In the US and the UK, the Solicitor General is the Crown law officer below the Attorney General or (in Scotland) below the Lord Advocate.

The solicitor’s office in the UK is a not well known office although he acts as deputy to the Attorney General who has the more prominent role. In fact little is really known about the role of the two Law Officers, despite their function stretching back to Tudor times!

For some considerable time in the modern era, the two UK government Law Officers are active politicians charged with special ministerial duties such as givers of legal advice to (the Cabinet).

The office of Solicitor General can be traced back to what is seen as its first recognised holder, Sir John Port, around 1514-1515.  Port was involved later in the trials of Thomas More and Anne Boleyn so the post is mostly Tudor in its early development.


In the UK, The Solicitor General supports the Attorney General across the range of his responsibilities. This includes:

– Deputising for the Attorney General and being responsible for such matters as the Attorney General delegates to him.

– Providing support to the Attorney General in a number of particular areas: superintendence of the Treasury Solicitor’s department, the CPS (Crown Prosecution Service), HM Crown Prosecuting Service Inspectorate and the SFO (Serious Fraud Office).

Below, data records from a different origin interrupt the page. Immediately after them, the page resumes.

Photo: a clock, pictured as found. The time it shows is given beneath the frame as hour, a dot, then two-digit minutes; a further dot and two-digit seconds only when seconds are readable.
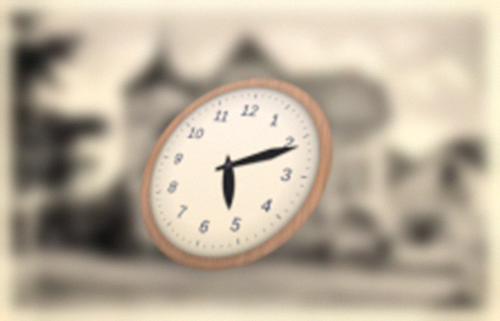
5.11
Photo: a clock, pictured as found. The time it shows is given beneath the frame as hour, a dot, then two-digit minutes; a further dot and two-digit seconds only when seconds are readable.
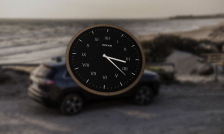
3.22
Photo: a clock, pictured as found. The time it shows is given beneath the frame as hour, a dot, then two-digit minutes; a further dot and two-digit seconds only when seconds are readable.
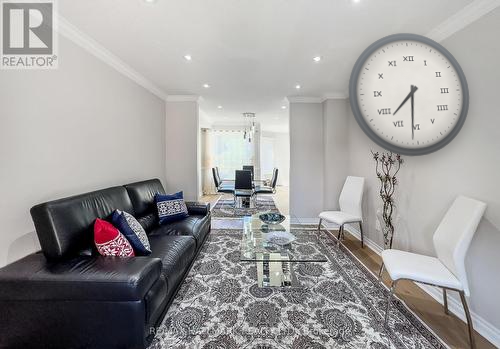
7.31
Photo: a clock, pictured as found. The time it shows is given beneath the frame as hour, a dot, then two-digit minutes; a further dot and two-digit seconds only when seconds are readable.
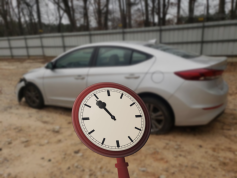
10.54
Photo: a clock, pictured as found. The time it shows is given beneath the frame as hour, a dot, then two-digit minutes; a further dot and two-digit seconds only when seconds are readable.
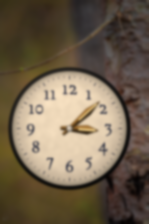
3.08
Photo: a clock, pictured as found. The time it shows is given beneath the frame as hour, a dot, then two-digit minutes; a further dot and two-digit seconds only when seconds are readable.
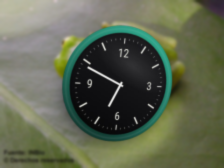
6.49
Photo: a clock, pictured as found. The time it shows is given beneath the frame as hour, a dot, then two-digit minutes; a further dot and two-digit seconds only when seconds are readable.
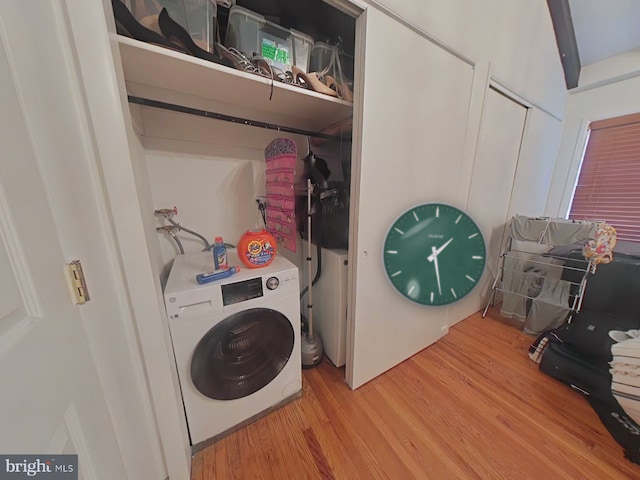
1.28
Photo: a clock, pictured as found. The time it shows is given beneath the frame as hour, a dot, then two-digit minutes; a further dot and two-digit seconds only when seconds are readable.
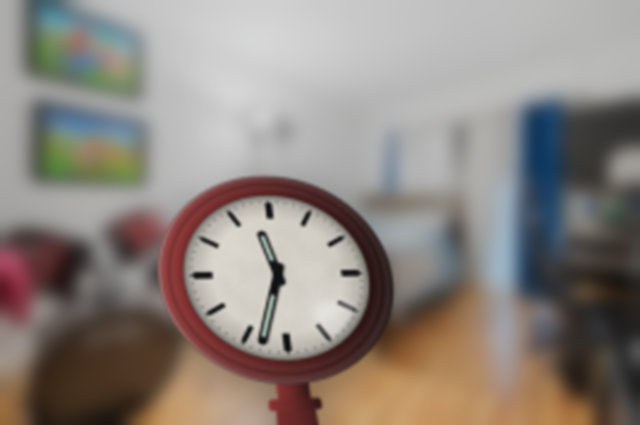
11.33
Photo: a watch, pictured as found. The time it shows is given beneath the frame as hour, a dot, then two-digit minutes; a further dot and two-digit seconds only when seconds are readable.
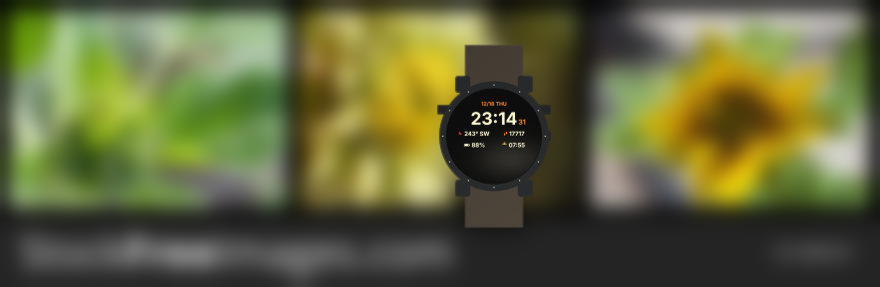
23.14
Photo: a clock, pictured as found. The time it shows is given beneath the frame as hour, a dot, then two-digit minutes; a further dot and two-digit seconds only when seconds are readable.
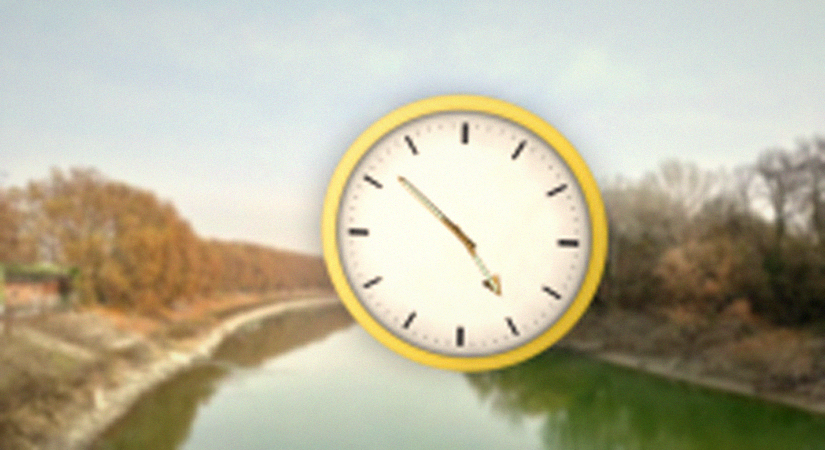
4.52
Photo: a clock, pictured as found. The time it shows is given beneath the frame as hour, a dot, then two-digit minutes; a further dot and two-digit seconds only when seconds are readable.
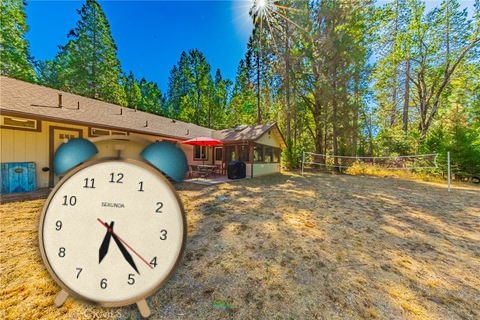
6.23.21
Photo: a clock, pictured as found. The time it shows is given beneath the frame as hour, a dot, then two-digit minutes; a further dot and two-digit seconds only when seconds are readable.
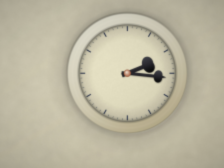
2.16
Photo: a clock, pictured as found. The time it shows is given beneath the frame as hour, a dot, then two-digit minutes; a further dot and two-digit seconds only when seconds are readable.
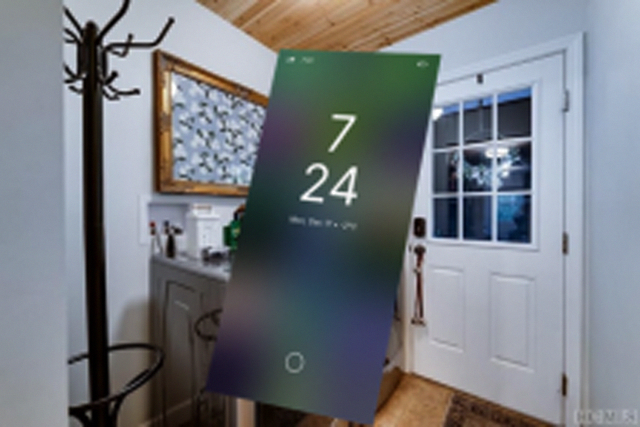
7.24
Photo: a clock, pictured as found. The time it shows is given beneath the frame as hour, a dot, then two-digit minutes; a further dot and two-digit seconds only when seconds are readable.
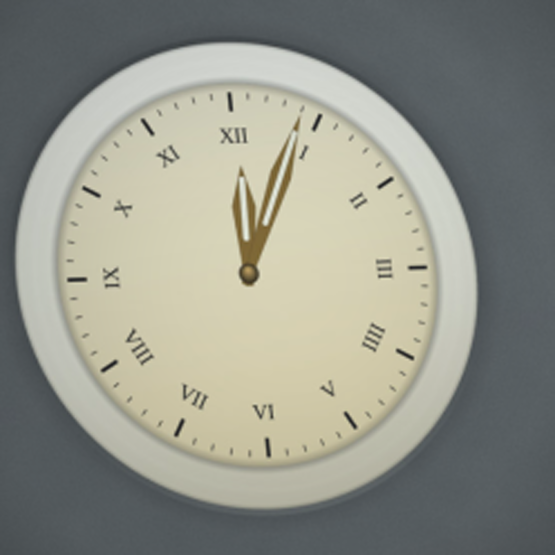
12.04
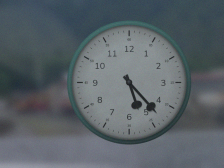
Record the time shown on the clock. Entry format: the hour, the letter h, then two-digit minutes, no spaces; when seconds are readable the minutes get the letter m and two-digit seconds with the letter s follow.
5h23
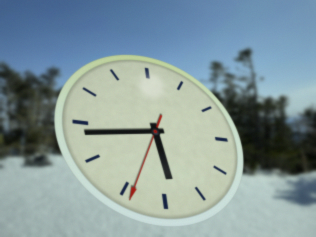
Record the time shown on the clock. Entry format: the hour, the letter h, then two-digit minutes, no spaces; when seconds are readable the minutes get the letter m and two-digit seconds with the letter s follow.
5h43m34s
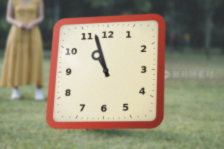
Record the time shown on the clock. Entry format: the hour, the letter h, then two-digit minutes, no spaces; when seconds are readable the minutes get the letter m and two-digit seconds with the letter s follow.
10h57
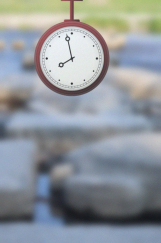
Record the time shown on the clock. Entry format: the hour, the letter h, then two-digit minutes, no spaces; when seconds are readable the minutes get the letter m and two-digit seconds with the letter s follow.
7h58
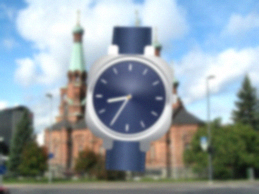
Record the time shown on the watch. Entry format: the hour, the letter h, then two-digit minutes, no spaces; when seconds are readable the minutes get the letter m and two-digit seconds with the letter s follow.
8h35
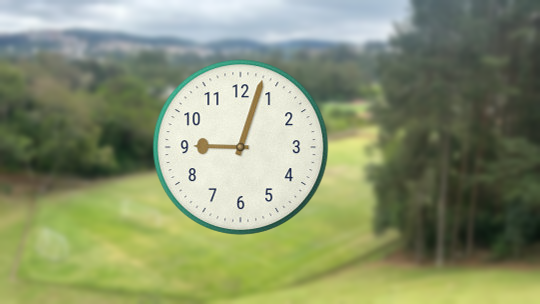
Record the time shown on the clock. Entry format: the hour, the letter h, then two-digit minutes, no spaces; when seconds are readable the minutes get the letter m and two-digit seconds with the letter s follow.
9h03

In addition, the Solicitor General supports the Attorney General on civil litigation and advice on civil law matters and on the public interest function.

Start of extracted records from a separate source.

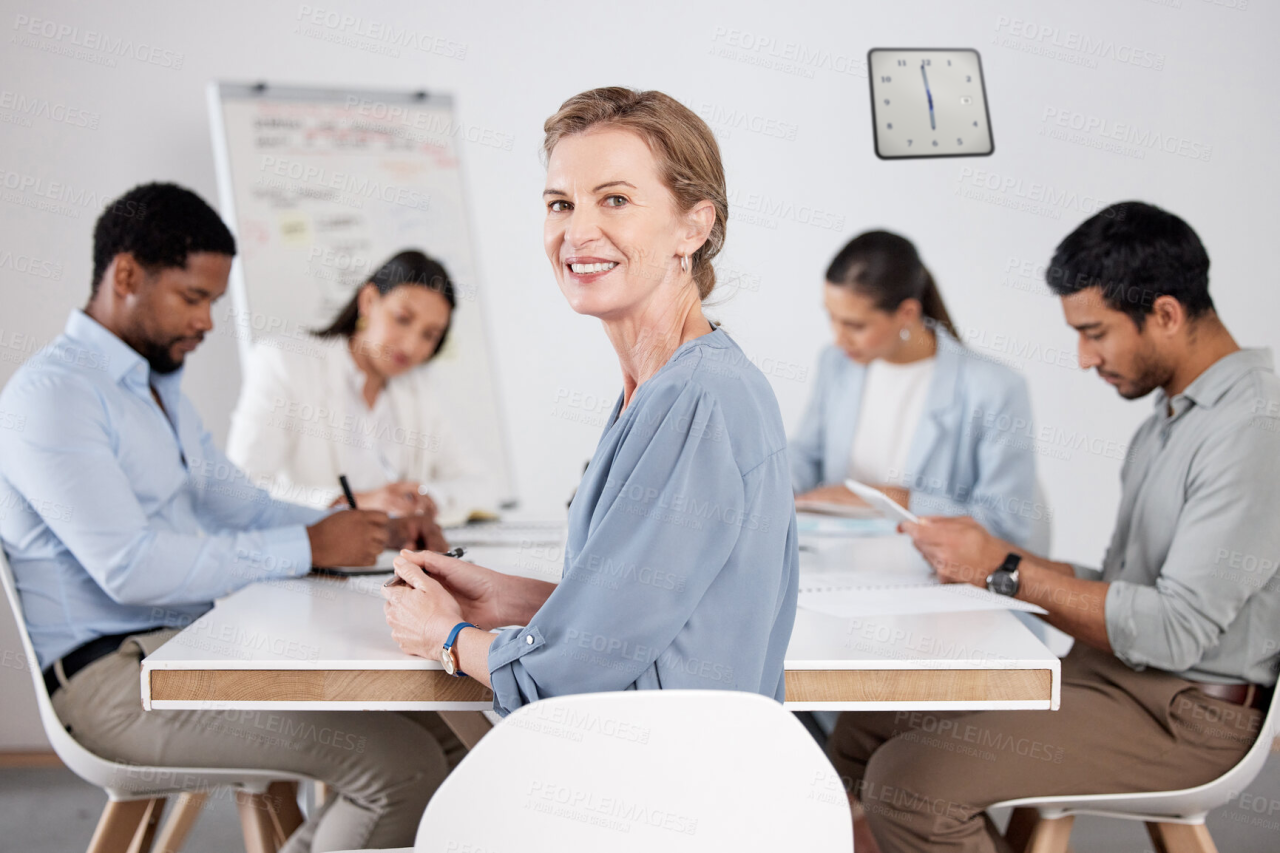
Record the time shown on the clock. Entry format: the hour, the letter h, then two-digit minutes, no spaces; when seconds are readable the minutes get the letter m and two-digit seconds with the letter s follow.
5h59
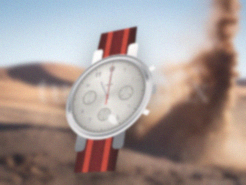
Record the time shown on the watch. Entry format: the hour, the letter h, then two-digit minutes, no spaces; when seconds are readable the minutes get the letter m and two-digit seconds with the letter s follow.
11h00
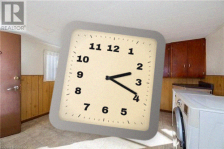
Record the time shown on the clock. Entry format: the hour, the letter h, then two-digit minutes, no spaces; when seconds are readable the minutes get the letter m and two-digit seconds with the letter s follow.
2h19
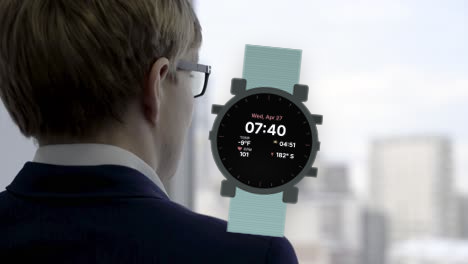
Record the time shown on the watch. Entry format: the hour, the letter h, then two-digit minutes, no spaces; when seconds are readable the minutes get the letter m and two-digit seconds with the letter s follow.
7h40
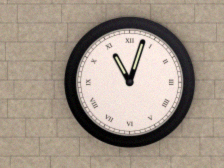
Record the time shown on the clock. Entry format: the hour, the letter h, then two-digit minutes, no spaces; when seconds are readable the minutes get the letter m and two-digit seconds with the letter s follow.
11h03
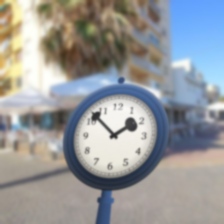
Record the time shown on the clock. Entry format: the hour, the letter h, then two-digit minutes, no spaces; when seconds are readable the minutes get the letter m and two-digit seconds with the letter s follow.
1h52
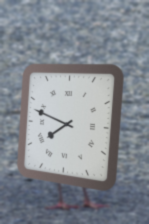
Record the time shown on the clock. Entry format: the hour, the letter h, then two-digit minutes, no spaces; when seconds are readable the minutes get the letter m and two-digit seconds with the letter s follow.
7h48
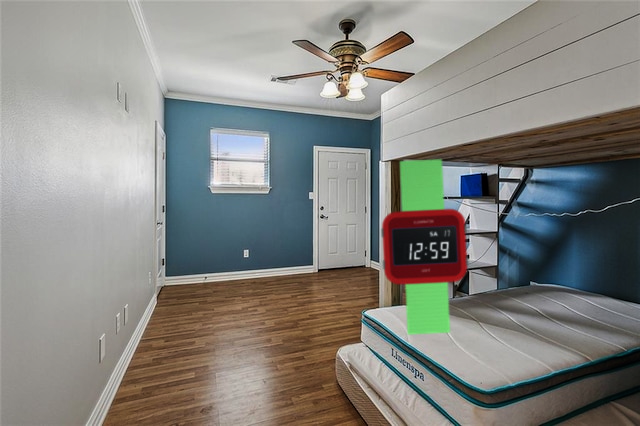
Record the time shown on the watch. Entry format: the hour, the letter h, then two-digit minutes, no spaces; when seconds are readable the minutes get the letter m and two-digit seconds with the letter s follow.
12h59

In the United States, the task of the Solicitor General is to supervise and conduct government litigation in the Supreme Court. Virtually all such litigation is channeled and actively conducted by his Office.

The Solicitor General also determines the cases in which Supreme Court review will be sought by the government, the positions the government will take and conducts the oral arguments before the Supreme Court.

Those cases not argued by the Solicitor General personally are assigned either to an Assistant to the Solicitor General or to another government attorney.

Another responsibility of the Solicitor General is to review all cases decided adversely to the government in the lower courts, to determine whether they should be appealed and, if so, what position should be taken.

Moreover, the Solicitor General determines whether the government will participate as an amicus curiae (legal brief focus on influencing the outcome of a lawsuit) or intervene in cases in any appellate court.